Daya Dukung Situasi ini tidak terlepas dari lahan yang tersedia di Kabupaten Banjarnegara, yang mana struktur tanah, iklim, dan segala macam unsur di sana sangat mendukung pertumbuhkembangan tanaman salak.
Sumber daya manusia (SDM) menjadi daya dukung tersendiri, karena sebagian besar petani salak yang ada sekarang ini sudah mengenal budi daya tanaman ini sejak kecil. Pasalnya, orang tua mereka juga memiliki kebun salak, dan semasa kecil sudah diminta membantu berkebun.
Tidak heran jika menjadi salah satu produk unggulan, bahkan trade mark Banjarnegara. Ia juga menjadi salah satu ikon daerah penghasil salak unggulan se-eks Karesidenan Banyumas. Ini tercermin dari kuantitas dan kualitas hasil panen dalam beberapa tahun terakhir.
Dari segi kesuburan tanah, struktur alam pegunungan yang terhampar luas di kabupaten ini sangat mendukung pertumbuhan dan produktivitas. Demikian juga iklim di daerah ini yang relatif sejuk, sehingga sangat menopang aktivitas budi daya salak. Meski di suatu daerah terdapat lahan subur, tetapi jika iklimnya tidak sejuk maka produksinya tidak sesuai dengan apa yang diharapkan.
Potensi Lain Merujuk pada dua kondisi di Banjarnegara itulah, penulis mencoba menguak sisi lain dari kegiatan bisnis yang secara produktif dilakukan oleh banyak warga Banjarnegara. Pernahkah terlintas adanya potensi lain yang bisa didapat, dengan tidak menafikan potensi salak itu sendiri?
Selama ini, masyarakat pedesaan di banyak wilayah di Indonesia seperti terjebak pada budi daya tanaman itu sendiri. Mereka tidak menyadari bahwa budi daya tanaman tertentu, termasuk buah-buahan seperti salak, memiliki daya tarik di luar aspek budi daya tersebut.
Ya, salah satu potensi salak di Banjarnegara yang bisa digarap ke depan adalah ’’menyulap’’ lahan-lahan yang ada sebagai lokasi wisata kebun. Wisata kebun merupakan salah satu bagian dari agrowisata, yang kini mulai dikembangkan di sejumlah kabupaten di Jawa Tengah.

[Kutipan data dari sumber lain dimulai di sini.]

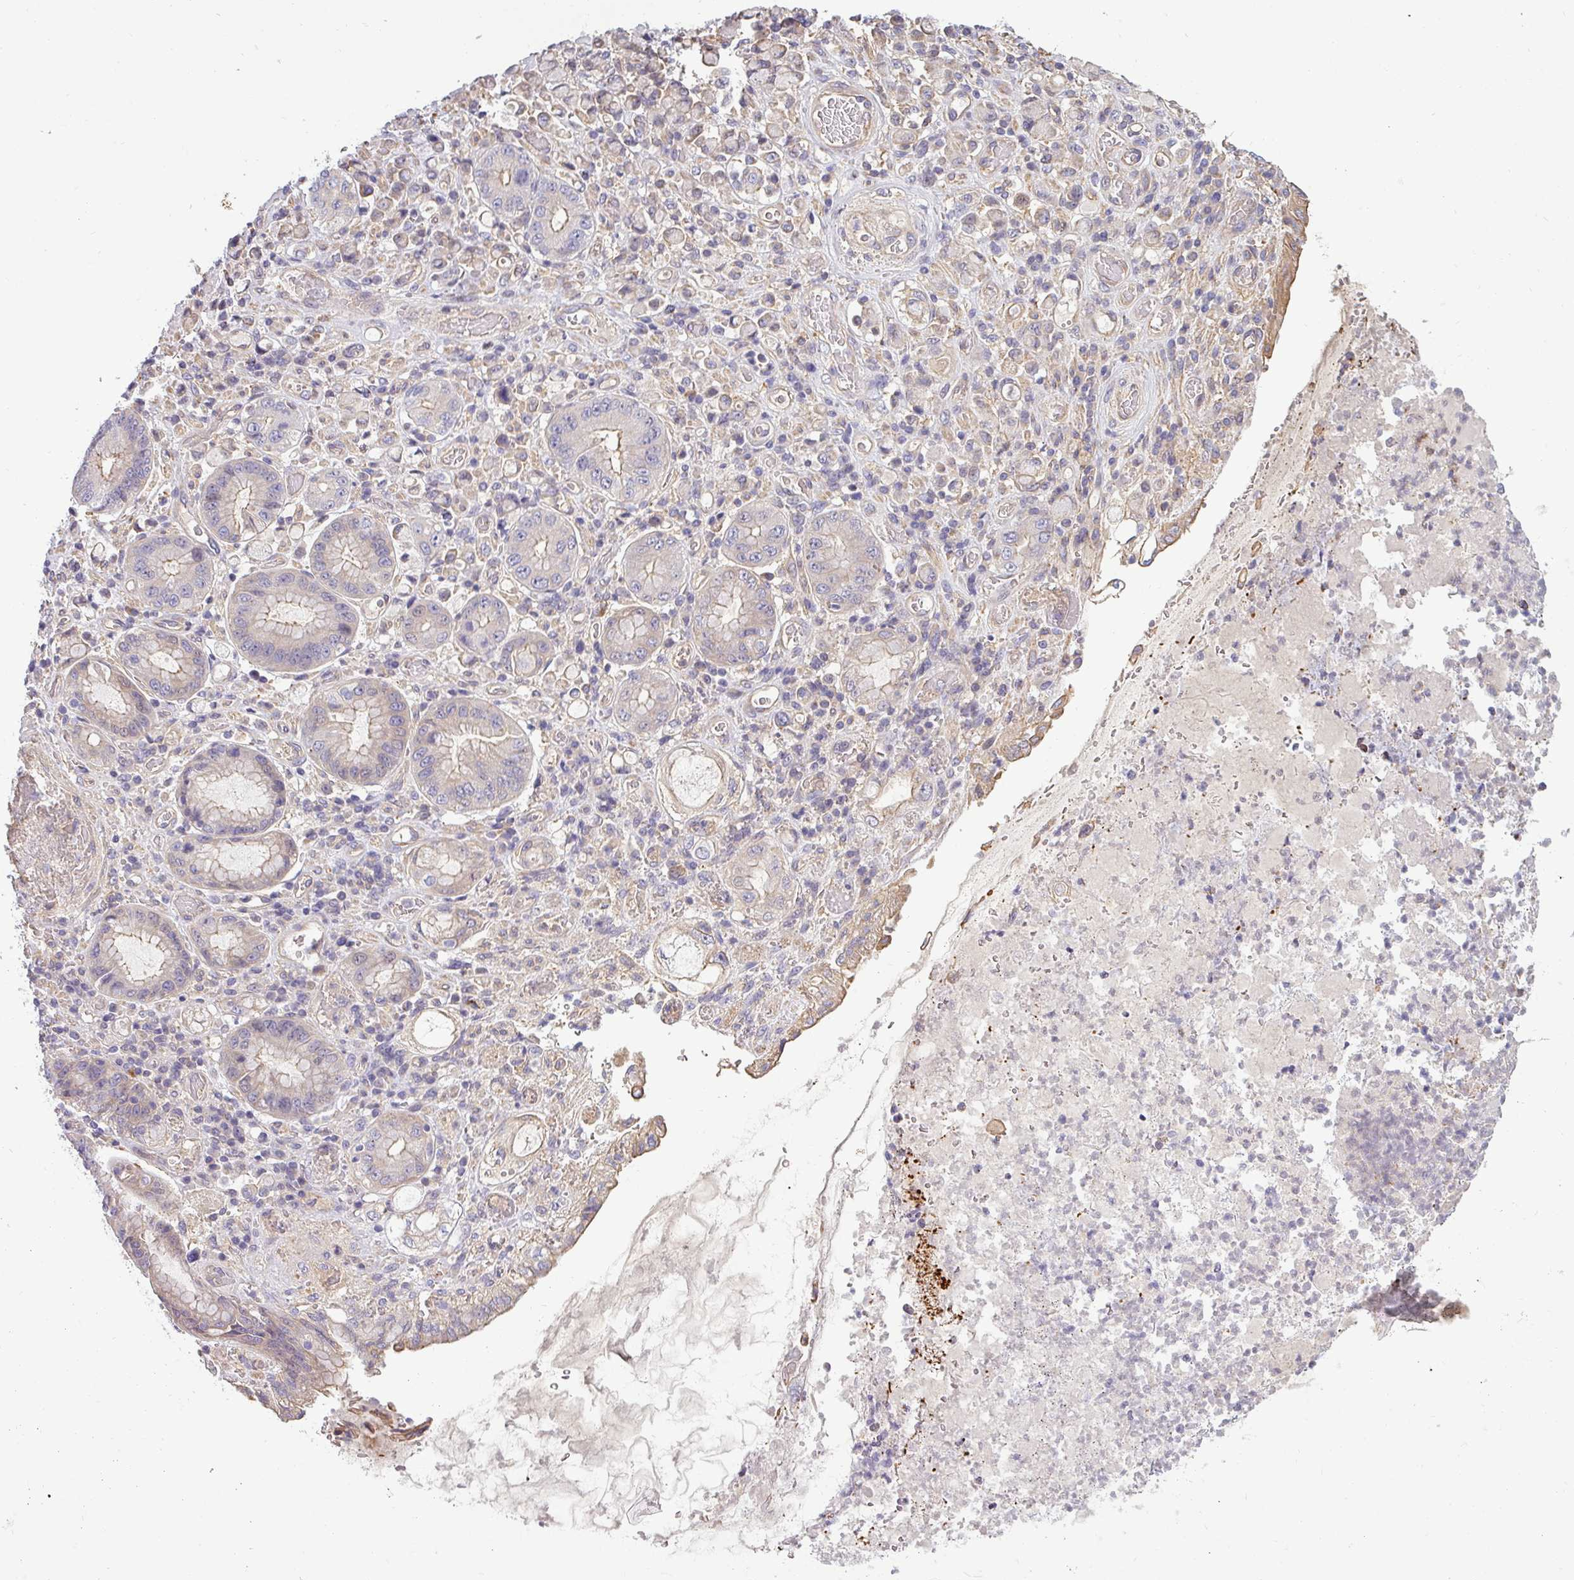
{"staining": {"intensity": "negative", "quantity": "none", "location": "none"}, "tissue": "stomach cancer", "cell_type": "Tumor cells", "image_type": "cancer", "snomed": [{"axis": "morphology", "description": "Normal tissue, NOS"}, {"axis": "morphology", "description": "Adenocarcinoma, NOS"}, {"axis": "topography", "description": "Stomach"}], "caption": "A high-resolution micrograph shows immunohistochemistry staining of stomach cancer (adenocarcinoma), which shows no significant positivity in tumor cells. (Stains: DAB immunohistochemistry with hematoxylin counter stain, Microscopy: brightfield microscopy at high magnification).", "gene": "ZNF835", "patient": {"sex": "female", "age": 79}}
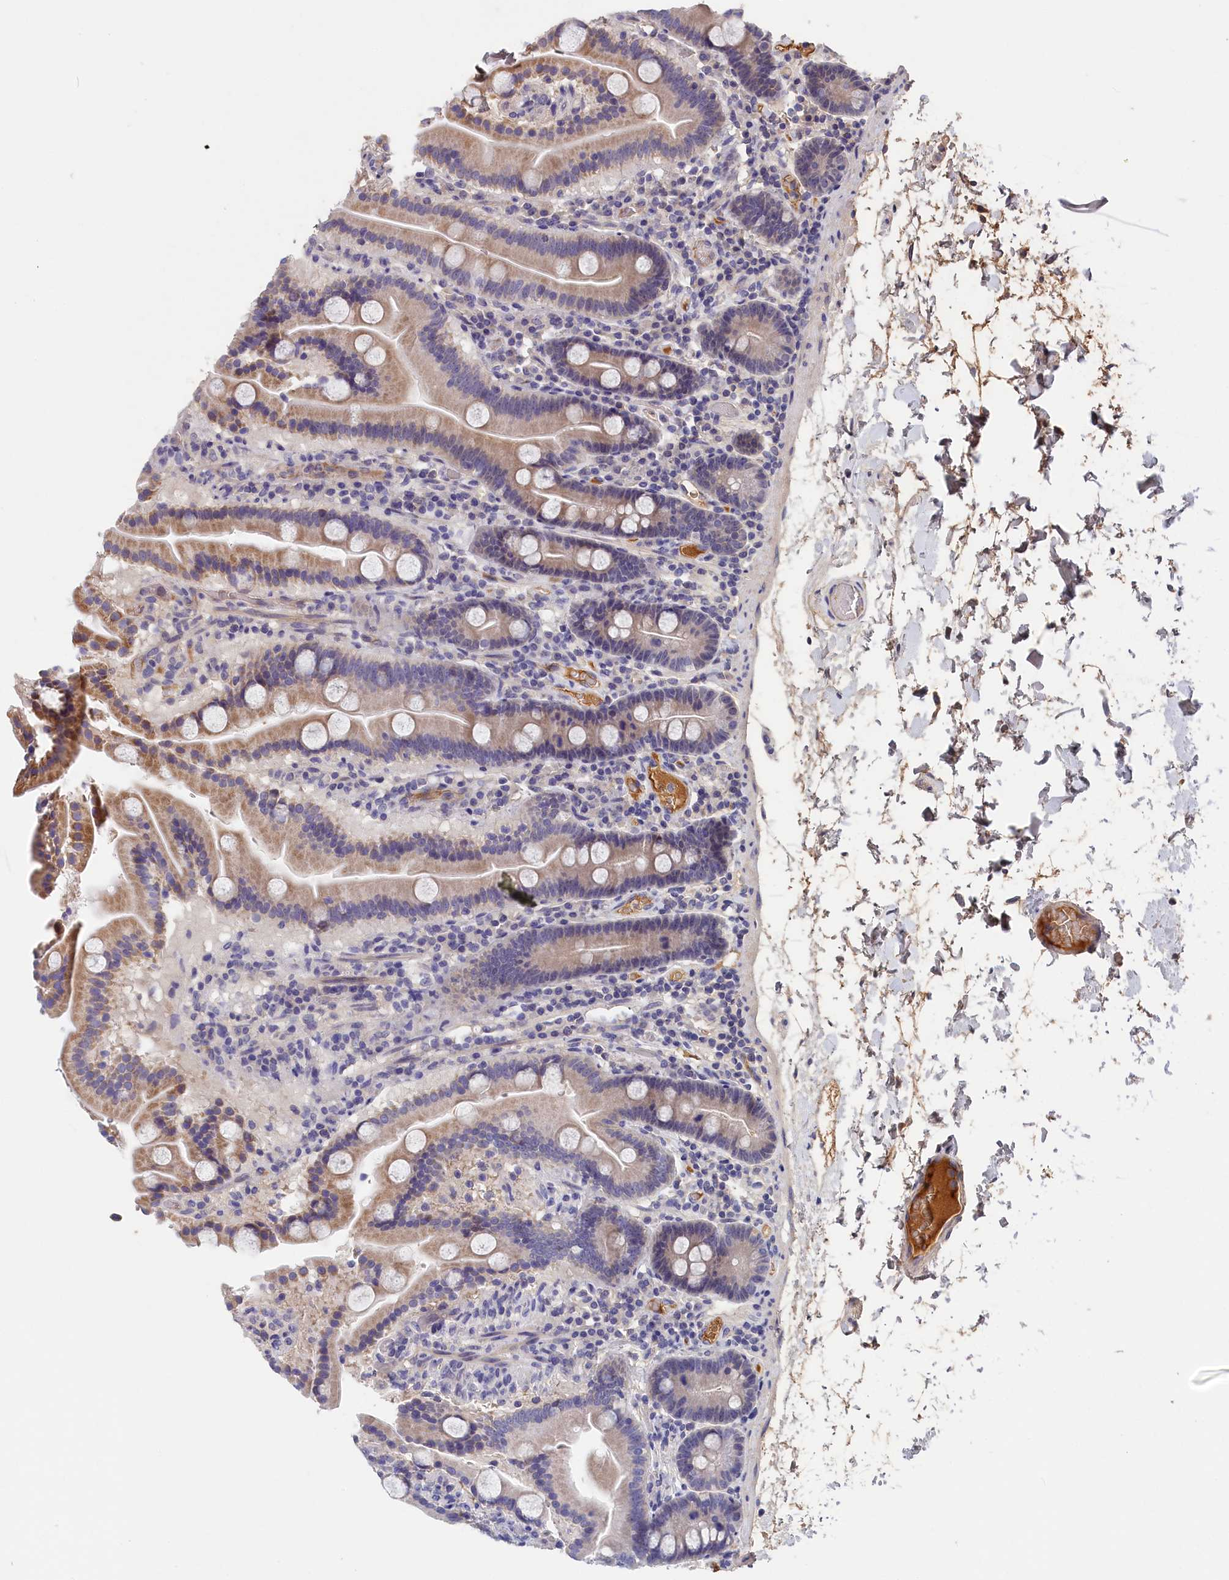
{"staining": {"intensity": "moderate", "quantity": "25%-75%", "location": "cytoplasmic/membranous"}, "tissue": "duodenum", "cell_type": "Glandular cells", "image_type": "normal", "snomed": [{"axis": "morphology", "description": "Normal tissue, NOS"}, {"axis": "topography", "description": "Duodenum"}], "caption": "IHC (DAB) staining of unremarkable duodenum displays moderate cytoplasmic/membranous protein staining in about 25%-75% of glandular cells.", "gene": "ITIH1", "patient": {"sex": "male", "age": 55}}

Dalam wisata kebun salak ini, pengunjung dapat belajar mengenai anatomi dan klasifikasi tanaman ini. Bagaimana bentuk daunnya, di mana duri-duri menempel di bagian tanaman, dan sebagainya.
Wisata ini penting, mengingat sebagian dari masyarakat kita ëíterbiusíí hanya sebagai penikmat. Mereka hanya sekadar mengenal dan menikmati buah salah, tetapi tidak pernah mengetahui bagaimana bentuk tanamannnya.

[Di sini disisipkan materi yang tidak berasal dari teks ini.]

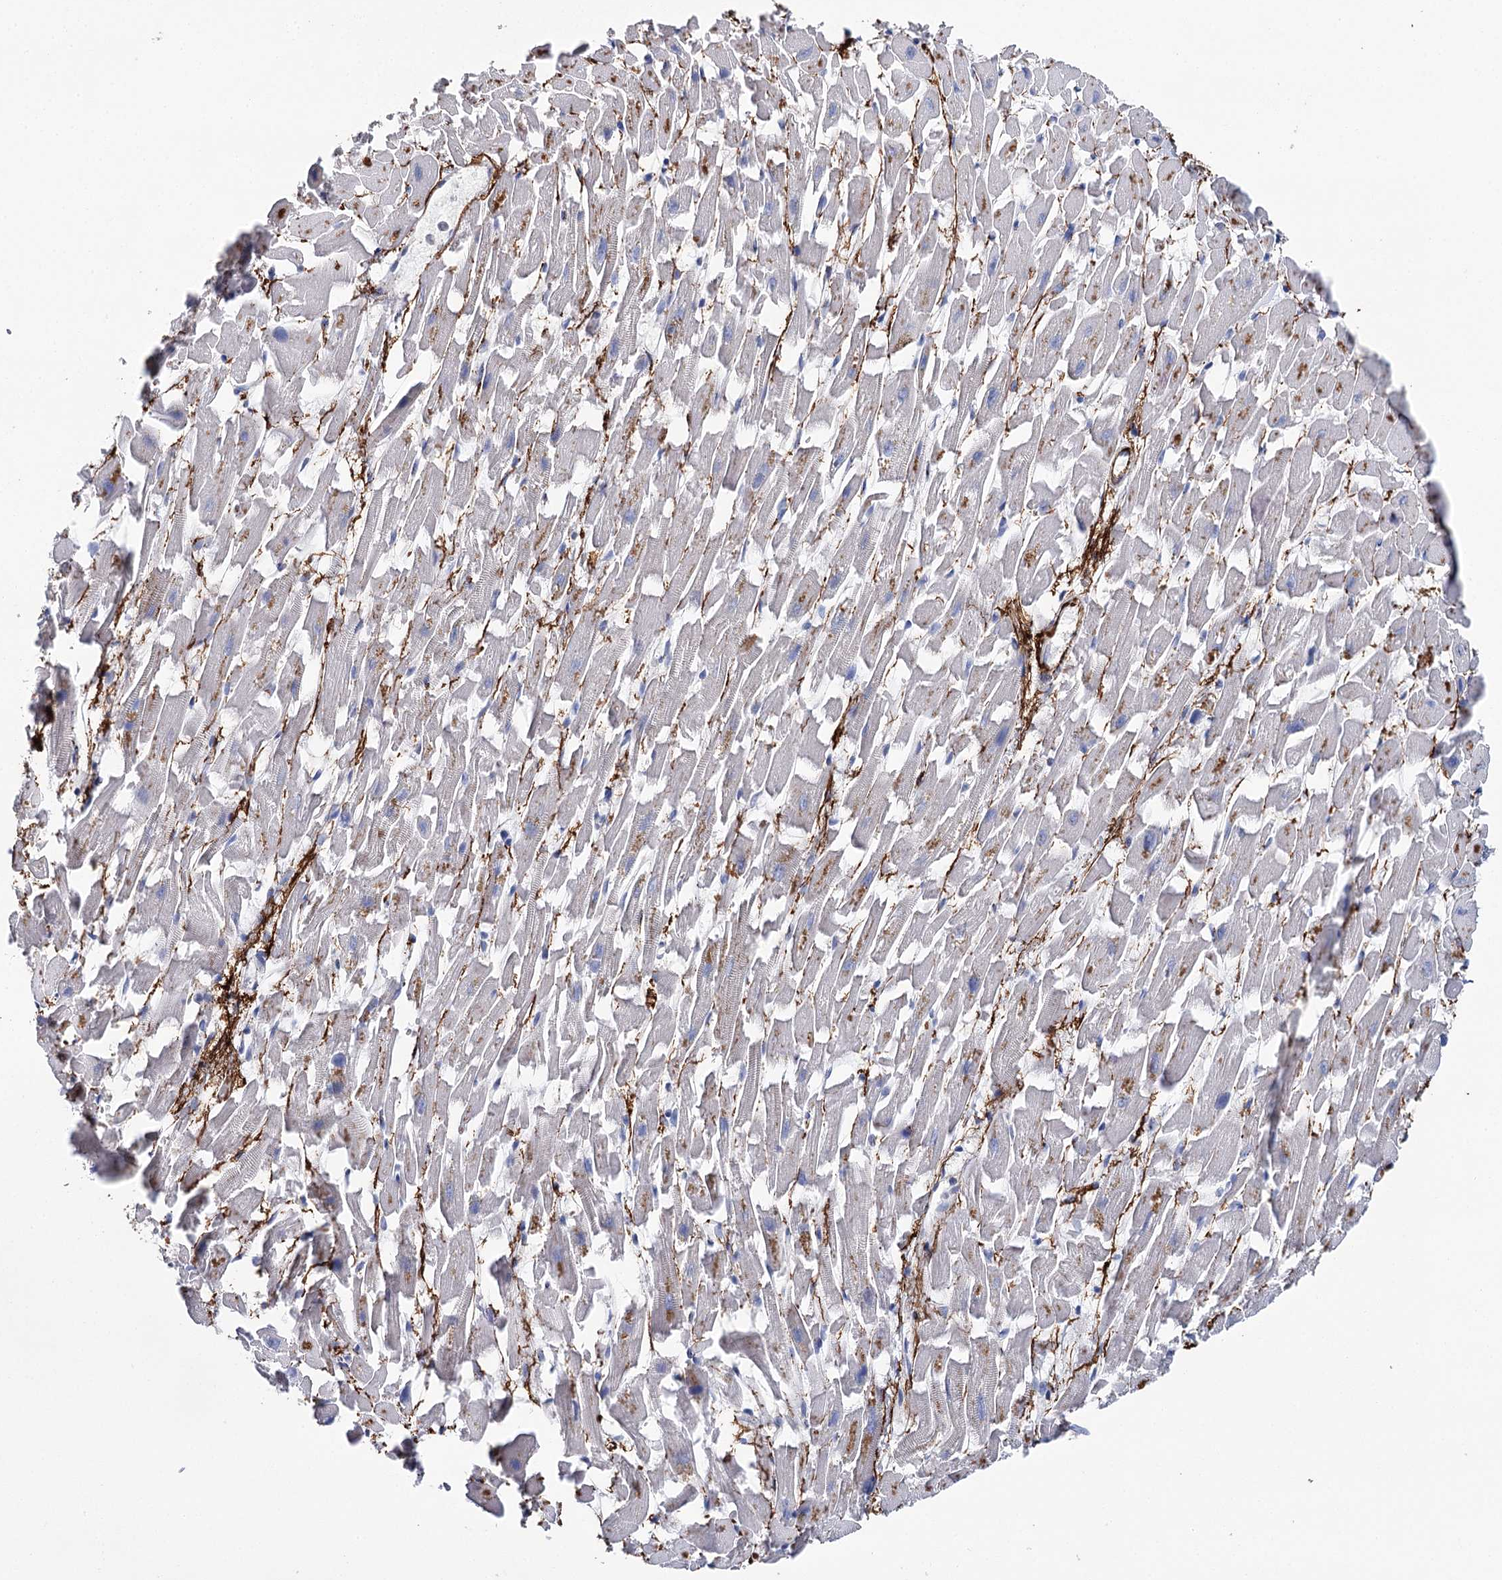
{"staining": {"intensity": "negative", "quantity": "none", "location": "none"}, "tissue": "heart muscle", "cell_type": "Cardiomyocytes", "image_type": "normal", "snomed": [{"axis": "morphology", "description": "Normal tissue, NOS"}, {"axis": "topography", "description": "Heart"}], "caption": "This is a histopathology image of immunohistochemistry staining of normal heart muscle, which shows no positivity in cardiomyocytes.", "gene": "EPYC", "patient": {"sex": "female", "age": 64}}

Di waktu-waktu tertentu, pengunjung dapat melihat aktivitas petani saat menanam bibit salak, mengapa petani memilih waktu tertentu saat menanam, hingga bagaimana proses pemupukan, penyiangan, penyiraman, dan sebagainya.
Bahkan, lebih afdol lagi, jika di lokasi wisata kebun juga dibangun —meski sederhana— industri rumah tangga yang mengolah salak menjadi aneka produk seperti jenang, keripik, selai, manisan, dan sirup.
Ya, banyak hal yang belum diketahui orang mengenai salak, dan itu menjadi peluang usaha yang tak berkesudahan. Orang-orang kota, mulai dari Purwokerto, Magelang, Solo, Pekalongan, dan Semarang pasti akan tertarik menghabiskan waktu liburnya bersama keluarga, terutama anak-anak, dengan wisata edukasi seperti ini.
Sebelum melangkah ke arah sana, pemerintah daerah perlu memberikan penyuluhan terlebih dulu kepada masyarakat setempat yang wilayahnya akan disulap menjadi lokasi wisata kebun. Kendati orang-orang desa relatif lebih ramah daripada orang kota, setidaknya mereka bisa diajari bagaimana menjamu wisatawan dengan sebaik-baiknya.
Jika hal tersebut bisa berkembang, bukan tidak mungkin multiplier effect akan terus bermunculan di masing-masing desa wisata kebun. Yang sangat memungkinkan adalah maraknya pedagang kaki lima (PKL) dan asongan, jasa pemandu wisata, dan pembangunan homestay yang khas pedesaan.
Atraksi kesenian pun bisa digelar di masing-masing lokasi wisata kebun, terutama pada hari libur ketika jumlah pengunjung melebihi hari-hari biasa. Pelaku seni, misalnya para pemain ebeg, pasti ikut kecipratan rezeki, sebagaimana para PKL, asongan, serta pemilik dan pekerja di homestay. Ini bukan sekadar mimpi, karena Banjarnegara (bersama Wonosobo) juga memiliki objek wisata berkelas internasional, yaitu Dataran Tinggi Dieng.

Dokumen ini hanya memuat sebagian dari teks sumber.